◆ **EXCERPT PROVIDED**:

Type V Collagen in Scar Tissue Regulates the Size of Scar after Heart Injury

Abstract

Scar tissue size following myocardial infarction is an independent predictor of cardiovascular outcomes, yet little is known about factors regulating scar size. We demonstrate that collagen V, a minor constituent of heart scars, regulates the size of heart scars after ischemic injury. Depletion of collagen V led to a paradoxical increase in post-infarction scar size with worsening of heart function. A systems genetics approach across 100 in-bred strains of mice demonstrated that collagen V is a critical driver of postinjury heart function. We show that collagen V deficiency alters the mechanical properties of scar tissue, and altered reciprocal feedback between matrix and cells induces expression of mechanosensitive integrins that drive fibroblast activation and increase scar size. Cilengitide, an inhibitor of specific integrins, rescues the phenotype of increased post-injury scarring in collagen-V-deficient mice. These observations demonstrate that collagen V regulates scar size in an integrin-dependent manner.

Keywords: Col5a1; cilengitide; collagen V; fibrosis; heart scar; integrins; scar mechanics.

Fig 1.. Temporal changes in gene expression of scar tissue following acute ischemic cardiac injury.

(A) Principal component analysis based on expression profiles of all genes (n=4) (B) Summary of differential gene expression analysis. Arrows and numbers indicate direction and numbers of differentially expressed genes detected in each pairwise comparison. (FDR 1%, fold change>4) (C) Heatmap with expression patterns of collagen genes (n=4). (D) Expression of collagen genes encoding for obligatory units of the respective collagen by qPCR (mean± S.D., *p<0.05, n=5)

◆ **AIM OF THE EXERCISE**: Reproduce the passage from the heart scar text above, starting at the words "(A) Principal component" and stopping after the words "S.D., *p<0.05, n=5)".

◆ **SOURCE INFORMATION**:
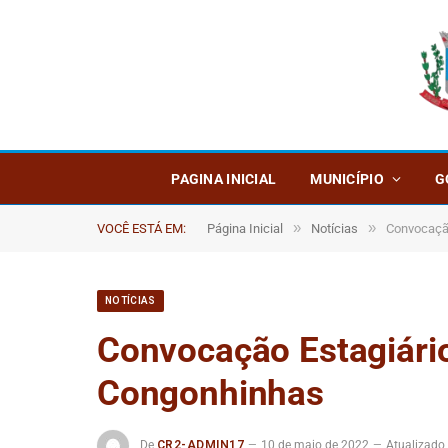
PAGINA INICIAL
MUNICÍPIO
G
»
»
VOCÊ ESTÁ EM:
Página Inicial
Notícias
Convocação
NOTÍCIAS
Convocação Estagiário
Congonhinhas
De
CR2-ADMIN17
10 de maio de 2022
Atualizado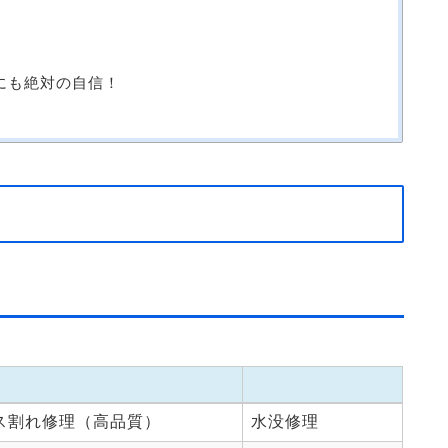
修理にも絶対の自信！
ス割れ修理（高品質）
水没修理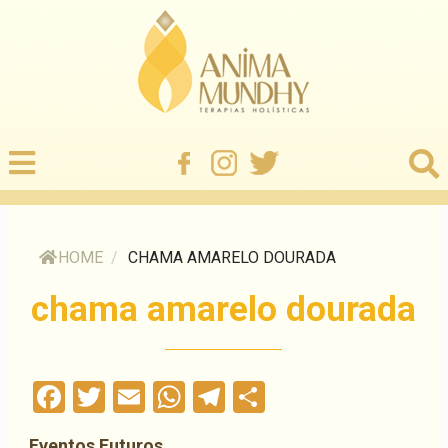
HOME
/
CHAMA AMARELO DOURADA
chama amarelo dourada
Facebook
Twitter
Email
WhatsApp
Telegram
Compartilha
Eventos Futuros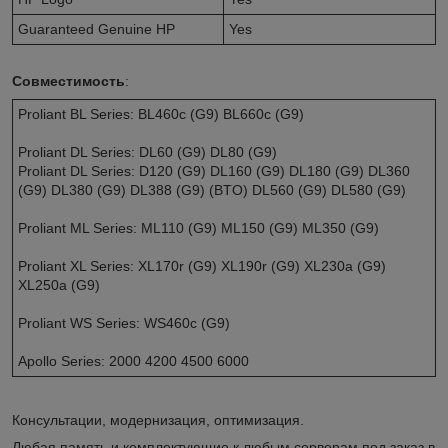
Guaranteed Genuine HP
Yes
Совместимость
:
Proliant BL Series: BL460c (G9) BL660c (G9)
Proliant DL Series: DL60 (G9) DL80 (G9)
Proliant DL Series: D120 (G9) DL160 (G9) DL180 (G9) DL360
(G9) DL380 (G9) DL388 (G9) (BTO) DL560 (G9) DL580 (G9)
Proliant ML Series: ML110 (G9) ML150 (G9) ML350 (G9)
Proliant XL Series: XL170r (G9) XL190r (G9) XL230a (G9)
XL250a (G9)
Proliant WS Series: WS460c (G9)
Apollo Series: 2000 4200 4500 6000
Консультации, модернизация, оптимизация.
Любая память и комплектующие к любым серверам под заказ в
* * *
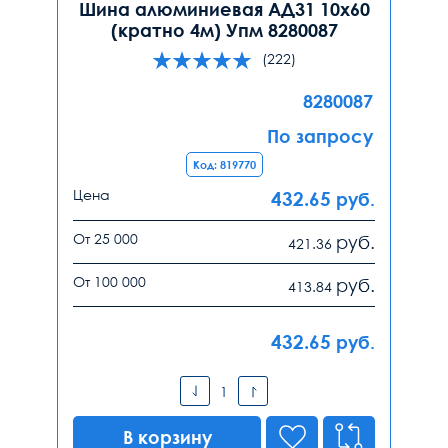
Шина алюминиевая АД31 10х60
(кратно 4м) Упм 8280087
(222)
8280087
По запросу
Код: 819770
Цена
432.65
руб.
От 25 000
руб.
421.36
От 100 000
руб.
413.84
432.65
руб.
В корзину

◆ **SOLUTION**:
(A) Principal component analysis based on expression profiles of all genes (n=4) (B) Summary of differential gene expression analysis. Arrows and numbers indicate direction and numbers of differentially expressed genes detected in each pairwise comparison. (FDR 1%, fold change>4) (C) Heatmap with expression patterns of collagen genes (n=4). (D) Expression of collagen genes encoding for obligatory units of the respective collagen by qPCR (mean± S.D., *p<0.05, n=5)